The Boneyard: Are Journalists Really an Endangered Species?

By Daniel Ford

Earlier this week, Poynter reported that newspaper reporters landed on the annual list of endangered jobs for the second year in a row. Others on the list included meter readers, farmers, and mail careers (who are expected to lose 28 percent of their workforce by 2022).

This is not a good list to be on, obviously. It’s also not great that journalists found themselves at the very bottom of a list of the 200 worst jobs in the United States. My BS in Journalism wept.

So is being a journalist really that bad? Has the Internet and television killed the ink-stained newspaper star? I reached out to some of my favorite journos on Twitter to discuss the issues facing the industry and what the future might look like.

Daniel Ford: How’s everybody feeling about being on the endangered species list?

Matt DiVenere: The worst part? Most journalists left make the public hope it's a quick death.

Daniel: Does Anderson Cooper's performance during the Democratic debate on Tuesday (and Meghan Kelly’s during the first Republican debate) offer a glimmer of hope?

Lindsey Wojcik: You're talking two different industries now. Broadcast is a different ballgame. Print will not fully become extinct but entering the market with that emphasis will.

Matt: Absolutely. Local, small-market newspapers will outlast national papers. You can get national news anywhere. Local news, not so much.

Melissa Rose Bernardo (managing editor of JCK magazine): Let's hope so! (Kind of like small business versus big box retail.)

Daniel: I don't necessarily think they are all that different now. Journalist's number one job is asking tough, relevant questions to find truth.

Lindsey: I think there's more of a celebrity cache in broadcast.
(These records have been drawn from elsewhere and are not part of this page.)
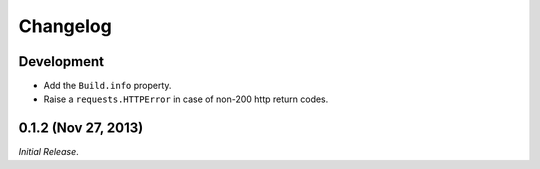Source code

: Changelog
---------

Development
^^^^^^^^^^^^^^^^^^^^

- Add the ``Build.info`` property.

- Raise a ``requests.HTTPError`` in case of non-200 http return codes.

0.1.2 (Nov 27, 2013)
^^^^^^^^^^^^^^^^^^^^

*Initial Release*.
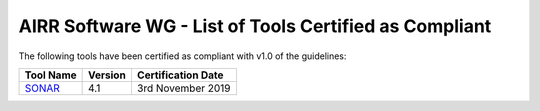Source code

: .. _ToolsCompliant:

AIRR Software WG - List of Tools Certified as Compliant
-------------------------------------------------------

The following tools have been certified as compliant with v1.0 of the guidelines:

+---------------------------------------+-------------------------+------------------------+
| **Tool Name**                         | **Version**             | **Certification Date** |
+=======================================+=========================+========================+
| `SONAR`_                              | 4.1                     | 3rd November 2019      |
+---------------------------------------+-------------------------+------------------------+

.. _`SONAR`: https://github.com/scharch/SONAR/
At least with networks.

Daniel: But wasn't there the same cache with print journalists in 1960s and 1970s?

Lindsey: Celebrity culture was nothing like it is today.

Daniel: I wouldn't tell that to William Randolph Hearst!

Matt: Television and print are two completely different worlds, especially today.

Daniel: Would we lose quality journalism if we start relying more on local newspapers? Local newspapers don’t have the budget or staff to tackle larger issues. Wouldn’t we miss out on some of the necessary investigative journalism performed by national papers? We’re already seeing it with major news organizations cutting back. Who ends up being the watchdog?

Matt: True, but local journalists have a bit more of a stake in local issues with more access.

Daniel: Are journos really going to school to write for their local paper?

Matt: A good journalist shouldn't be impacted by audience or market size.

Daniel: Who are these local writers aspiring to be? What's the standard?

Matt: It's more important for local writers to stand out than to aspire to be someone.

Daniel: But isn't the problem that standing out today means being more of an entertainer?

Matt: From a TV perspective, yes. But writers who go for the recognition get labeled as such. Standing out doesn't have to be for being an entertainer. Passion will always trump. Every journalist is different. Mimicking should be looked at as a no-no.

Daniel: So how do we cultivate good journalists? How do we avoid extinction?